What the commentators said
Gags, digressions, flippant pop-culture allusions – the CBI speech was in many ways a standard Johnson performance, said Patrick Maguire in The Times. More unusual was the excruciating 21 seconds during which he completely lost his thread and stood at the lectern desperately shuffling his papers, muttering “forgive me”. Briefly, the nation saw him as “Tory MPs and even fellow inhabitants of No. 10 increasingly do: rudderless, floundering, badly in need of a plan”. As a senior Downing Street source put it to the BBC political editor Laura Kuenssberg: “There is a lot of concern inside the building about the PM… it’s just not working.”

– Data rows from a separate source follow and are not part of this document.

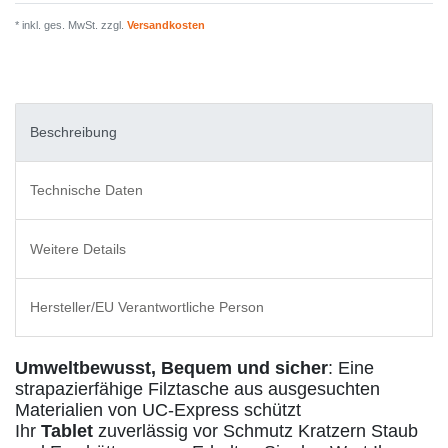
* inkl. ges. MwSt. zzgl.
Versandkosten
Beschreibung
Technische Daten
Weitere Details
Hersteller/EU Verantwortliche Person
Umweltbewusst, Bequem und sicher
: Eine
strapazierfähige Filztasche aus ausgesuchten
Materialien von UC-Express schützt
Ihr
Tablet
zuverlässig vor Schmutz Kratzern Staub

So is Johnson doomed? Hardly, said Paul Goodman on Conservative Home. Much of the criticism can be put down to “the resumption of normal politics, as Covid’s Narnian winter thaws”, and to the fact that he no longer has a mission as clear as “Get Brexit Done”. Despite everything, Labour is still as far as ever from establishing a consistent poll lead. There’s no point calling for Johnson to change in any case. He has always thrived on improvisation and disorder. “He needs chaos in the way others need routine.” It’s an unconventional style that has served him well, helping him appeal to “parts of the electorate other politicians can’t reach”, and he’s not going to drop it now. Tory MPs “must either get used to him or get rid of him”.
The latter option is looking more likely than it once was, said Andrew Rawnsley in The Observer. The PM has angered many Tory factions. The “red wallers” representing former Labour seats in the North are cross about the watering down of pledges on rail infrastructure and social care; the “red corduroys” in safe southern seats are cross about the spotlight he has put on MPs’ outside earnings; and Brexit hardliners feel he’s not making the most of the UK’s new sovereignty. Others worry that their constituents are tiring of the PM’s act: “I notice they don’t call him Boris any more,” remarks one MP. “They call him Johnson.” The Conservatives have a record of ruthlessly dispatching leaders as soon as they become a drag on the party’s electoral prospects. Johnson isn’t in that zone yet, but “he is stumbling into its vicinity”.